Product overview
Account overview
Integrations
Transforms
Security
Transforms  

Replace with Regex

The Replace with Regex step matches patterns using Regular Expression to find or replace values. Regular Expressions, or RegEx for short, are useful for matching patterns in text or numbers (or anything, really). RegExr.com is an excellent resource to use when composing your regular expression.

Before you jump in...  We recommend exploring the "Extract text from column," "Find and replace," and "Clean data" steps. These steps are often able to accomplish the same result without writing a Regular Expression. 

Input/output

For our input data, we'll use a list of nine Webinar IDs. The number displayed after the hyphen "-" is the number of attendees that can sign up for the Webinar. We're looking to extract the Webinar ID and display it in a new column.

Our output after using this Replace with Regex step is a new column "Remove Attendee Count" with the numbers that display before the hyphen in the original Webinar ID values.

**Short exercise 1**
According to the Replace with Regex page, why should the reader try other steps before using this one?
**Short exercise 2**
Rewrite the Replace with Regex page from "For our input" to "Webinar ID values.", substituting "dash" for "hyphen".

**Raw data**
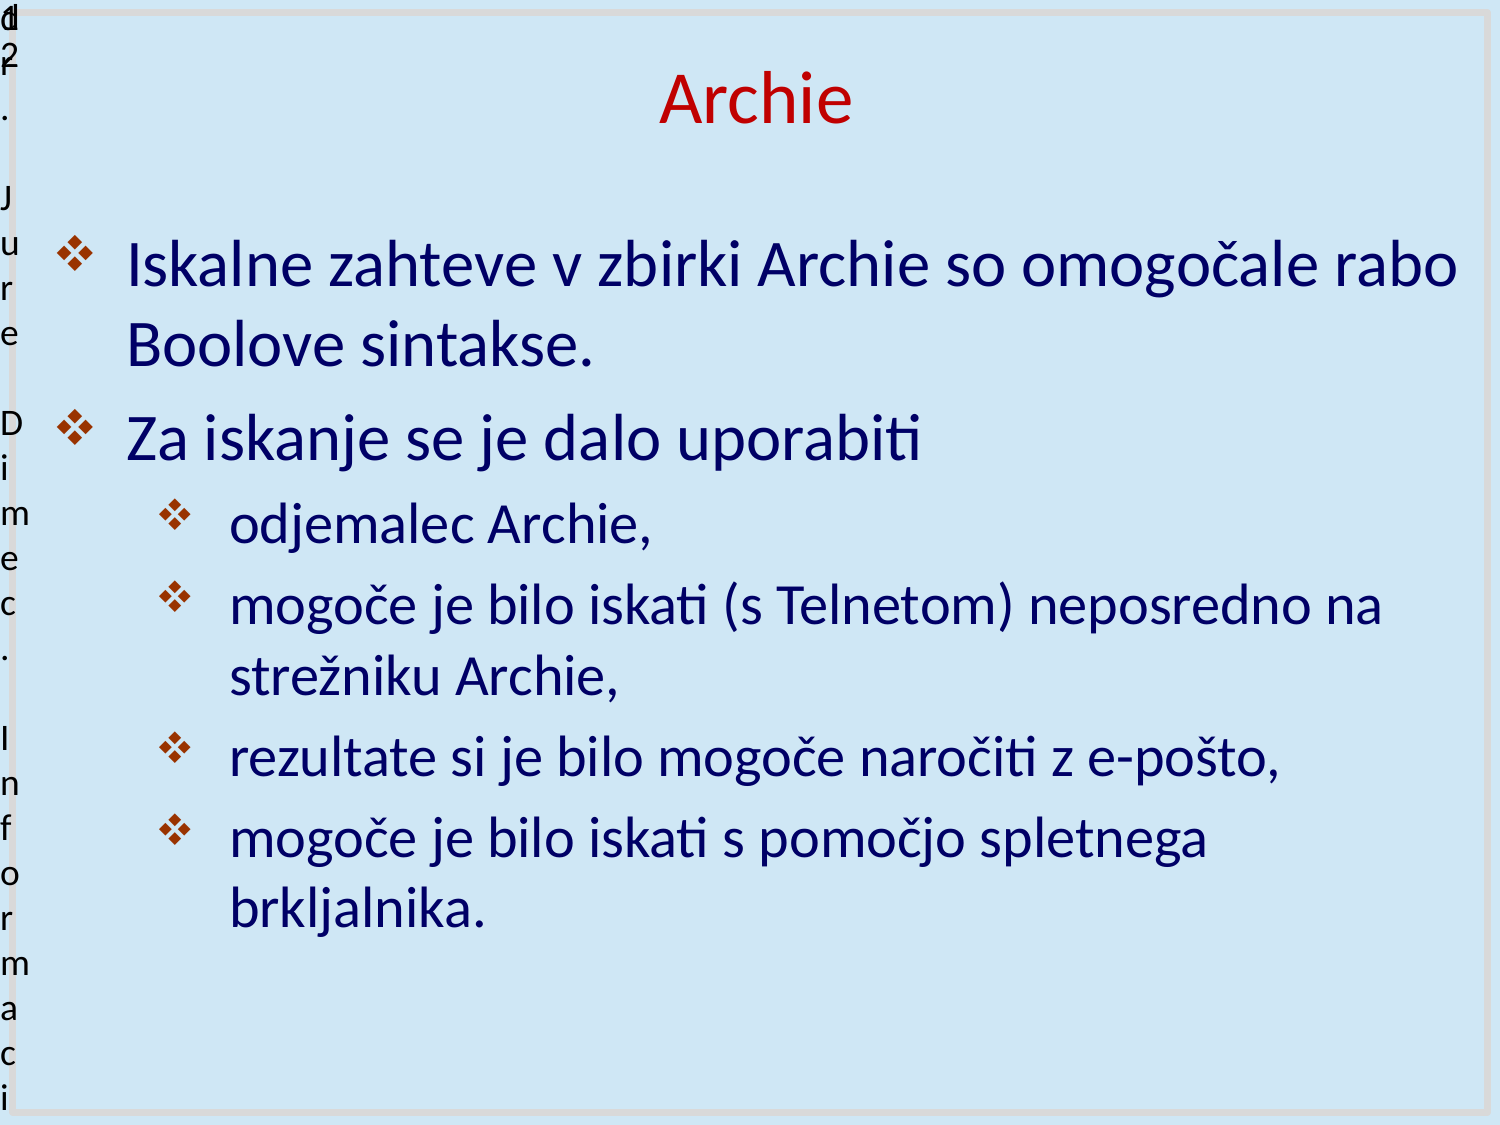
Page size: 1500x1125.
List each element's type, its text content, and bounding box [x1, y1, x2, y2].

**Correct output 1**
The page recommends first exploring the "Extract text from column," "Find and replace," and "Clean data" steps. These steps can often reach the same result without writing a Regular Expression.

**Correct output 2**
For our input data, we'll use a list of nine Webinar IDs. The number displayed after the dash "-" is the number of attendees that can sign up for the Webinar. We're looking to extract the Webinar ID and display it in a new column.

Our output after using this Replace with Regex step is a new column "Remove Attendee Count" with the numbers that display before the dash in the original Webinar ID values.